Le site était rentable
Qui plus est, l’usine de Prangins, spécialisée dans les médicaments sans ordonnance comme le Fenistil, le Voltaren ou les gouttes Otrivin, est tout à fait rentable. Pire: les responsables de Novartis ne tarissaient pas d’éloges à l’égard des équipes vaudoises. «Jusqu’à la semaine dernière, ils nous disaient qu’on était les meilleurs, que Prangins était un site d’excellence, se souvient l’un des employés, Bulent Ozkan. Voyez comme ils nous remercient.» Le savoir-faire de l’usine suisse avait même reçu les louanges d’une responsable au niveau européen, il y a trois semaines seulement. «Elle est venue en personne, suite à un audit, nous dire que nous nous étions encore améliorés.»
Le souvenir de ces congratulations à répétition rend aujourd’hui la pilule d’autant plus dure à avaler. Les dirigeants de l’entreprise ont-ils fait preuve d’un cynisme révoltant en passant la pommade à leurs employés qu’ils savaient condamnés? Ou ignoraient-ils les mesures qui allaient être prises?

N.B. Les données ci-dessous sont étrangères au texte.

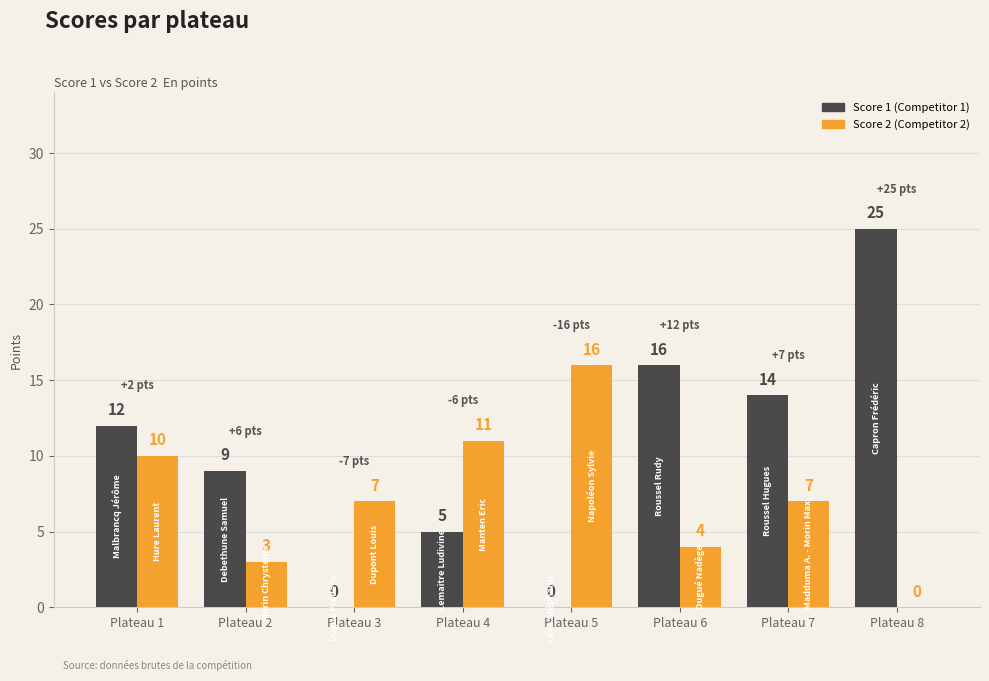

At which category does the chart reach its peak across all series?

Plateau 8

«On nous a pressés comme des citrons jusqu’au dernier moment et maintenant on nous jette», réagit un employé qui travaille depuis vingt ans pour Novartis. Un sentiment partagé par ses collègues, qui, ces dernières années, ont vu leurs méthodes de travail complètement revues afin d’augmenter la productivité. Désormais, tout est minuté, racontent les travailleurs. Sur un grand écran, bien visible de tous, les chiffres passent du noir au rouge lorsque la cadence ralentit au-dessous des objectifs. «Nous nous sommes pliés à leurs exigences et nous avons joué le jeu à fond, raconte Jeanine Perler, quinze ans de service. La ligne où je travaille vient même d’obtenir coup sur coup une médaille d’argent et de bronze.» Récompense pour être parvenu à maintenir un certain rendement pendant trois mois d’affilée: un bon d’achat de 100 francs chez Manor.
Stocks antigrève
Et puis les employés ont été invités à venir travailler le samedi, sur base volontaire. «C’est la preuve que le travail ne manque pas, estime un cadre de l’entreprise présent à la manifestation hier. En juillet et en août, nous avons produit 7 millions d’unités, presque un record.» Pour lui qui travaille dans l’entreprise depuis plus de dix ans, il n’est pas impossible que cette forte production durant des mois d’habitude paisibles ait été une manière pour l’entreprise de s’assurer de disposer d’un stock suffisant au cas où l’annonce de la fermeture du site de Prangins entraînerait une période de grève.
Les employés de Prangins ont choisi de ne pas débrayer. Pour sauver leur place, ils misent sur le dialogue. Le syndicat Unia a obtenu de pouvoir réunir demain l’ensemble du personnel dans l’enceinte de l’usine et rencontrera cette semaine le Conseil d’Etat.